:: SELECTED EXTRACT ::
--*--
Chinese insurer calls for debate on HSBC’s future as it pushes for break-up

Ping An, HSBC’s biggest shareholder, said it ‘supports all reforms and proposals from investors that can help HSBC’s operations and long-term growth’ in its first public comments after reportedly pushing to break up the bank.

Ping An Insurance Group made its first public statements about HSBC on Monday as it pushes for a potential break-up of the biggest of Hong Kong’s currency-issuing banks.

The Shenzhen-based company, which is HSBC’s biggest shareholder with a reportedly 9.2 per cent of the lender’s shares, has privately approached HSBC’s board of directors about spinning off the bank’s Asia business for a separate listing in Hong Kong, according to media reports.

“We support a debate about the future of the bank,” a Ping An spokesperson said. “We want shareholders to participate in the debate and to propose solutions for HSBC. Ping An supports all reforms and proposals from investors that can help HSBC’s operations and long-term growth.”

The public statements by China’s biggest insurer came just days after the London-based bank defended its strategy, arguing that its global scope linking trade and business from the East to West is the best way forward for the 157-year-old institution, which traces its roots to Hong Kong and Shanghai.

“We believe we’ve got the right strategy and are focused on executing it,” an HSBC spokeswoman said on Friday. “Delivering on this strategy is the fastest way to generate higher returns and maximise shareholder value.”

The lender’s CEO, Noel Quinn, has doubled down on Asia in the past year, announcing a plan to shift US$6 billion from underperforming businesses in Europe and the United States to growth businesses in the region. That includes sales of its American mass-market retail business and its French retail bank.
--*--
:: EXERCISE DIRECTIONS ::
Go on with the article about Ping An and HSBC's future, starting right after its final paragraph. The records that come next have no connection to the HSBC article.

:: ENTRIES SHOWN ::
--*--
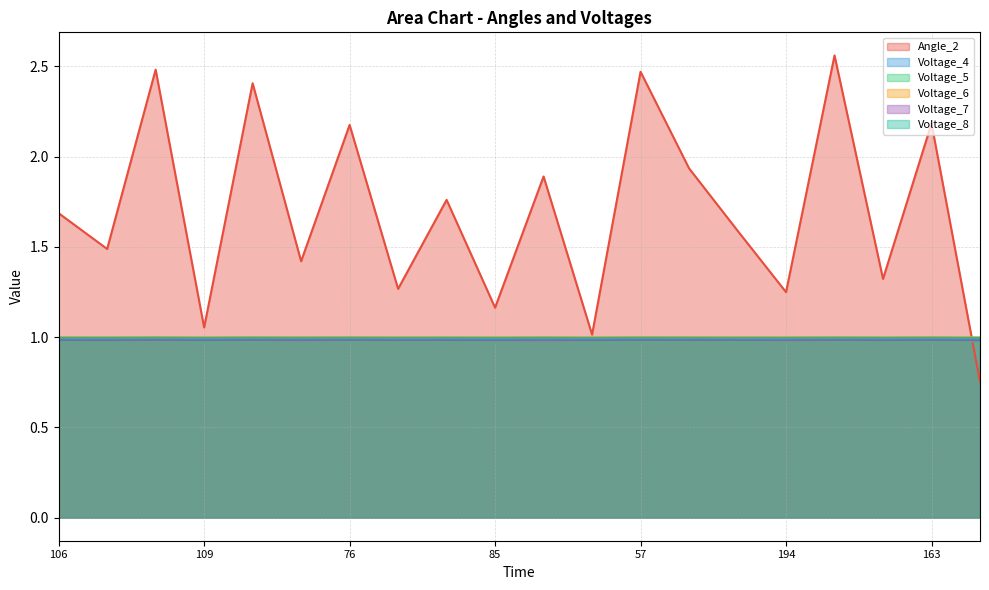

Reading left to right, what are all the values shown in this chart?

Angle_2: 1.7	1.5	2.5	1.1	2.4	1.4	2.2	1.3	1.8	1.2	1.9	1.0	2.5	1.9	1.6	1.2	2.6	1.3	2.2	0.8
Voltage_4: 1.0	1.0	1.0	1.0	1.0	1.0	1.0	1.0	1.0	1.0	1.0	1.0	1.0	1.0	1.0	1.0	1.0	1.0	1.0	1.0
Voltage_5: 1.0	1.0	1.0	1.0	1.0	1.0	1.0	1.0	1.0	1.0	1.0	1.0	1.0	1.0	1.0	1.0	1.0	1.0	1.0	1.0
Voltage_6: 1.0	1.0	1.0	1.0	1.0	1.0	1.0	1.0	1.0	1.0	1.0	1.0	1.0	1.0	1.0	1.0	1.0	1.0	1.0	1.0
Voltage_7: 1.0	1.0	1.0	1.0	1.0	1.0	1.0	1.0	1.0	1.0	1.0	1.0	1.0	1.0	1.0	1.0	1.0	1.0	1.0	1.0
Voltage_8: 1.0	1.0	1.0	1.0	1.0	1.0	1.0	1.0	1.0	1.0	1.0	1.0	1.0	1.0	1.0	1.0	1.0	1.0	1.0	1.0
--*--
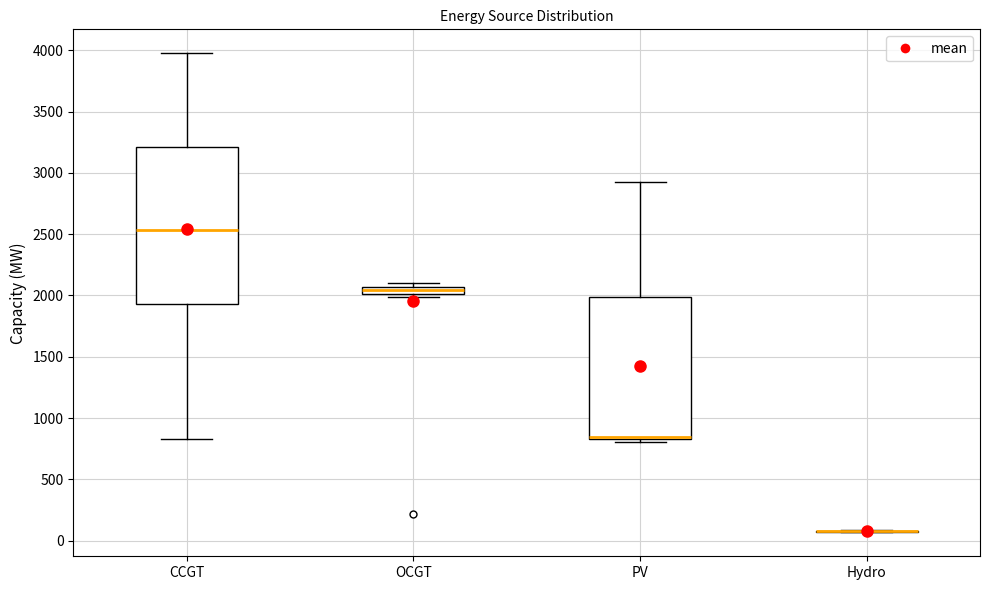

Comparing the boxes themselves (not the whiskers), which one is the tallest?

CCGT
--*--
:: ANSWER SPACE ::
Part of that push is a greater focus on the long-term prospect of rising incomes in the Greater Bay Area and other parts of Asia.

HSBC has ramped up hiring in its wealth business in China and is set to take full control of its mainland insurance joint venture, HSBC Life China, and increased its stake in its Chinese securities joint venture, HSBC Qianhai Securities. It has also acquired AXA’s insurance business in Singapore and L&T Investment Management in India.

HSBC CEO Noel Quinn


Asia accounted for two thirds of its pre-tax profit in the first quarter, but Quinn said at the bank’s annual meeting on Friday that its global span remained important to underlying performance.

“In 2021, 77 per cent of client revenue in wholesale banking was generated from international,” Quinn said. “Within the global banking and markets [segment], around half of the client revenue booked in Asia originated from clients based in the Americas, Europe or the UK.”

The push by Ping An, which has been quietly increasing its stake in the company in recent months and overtook BlackRock as HSBC’s biggest shareholder, comes at a challenging time for the bank.

HSBC has found itself caught in a series of geopolitical clashes in recent years between China and the US, including the December 2018 detention of Huawei Technologies Co’s chief financial officer Meng Wanzhou and its support of a controversial national security law for Hong Kong.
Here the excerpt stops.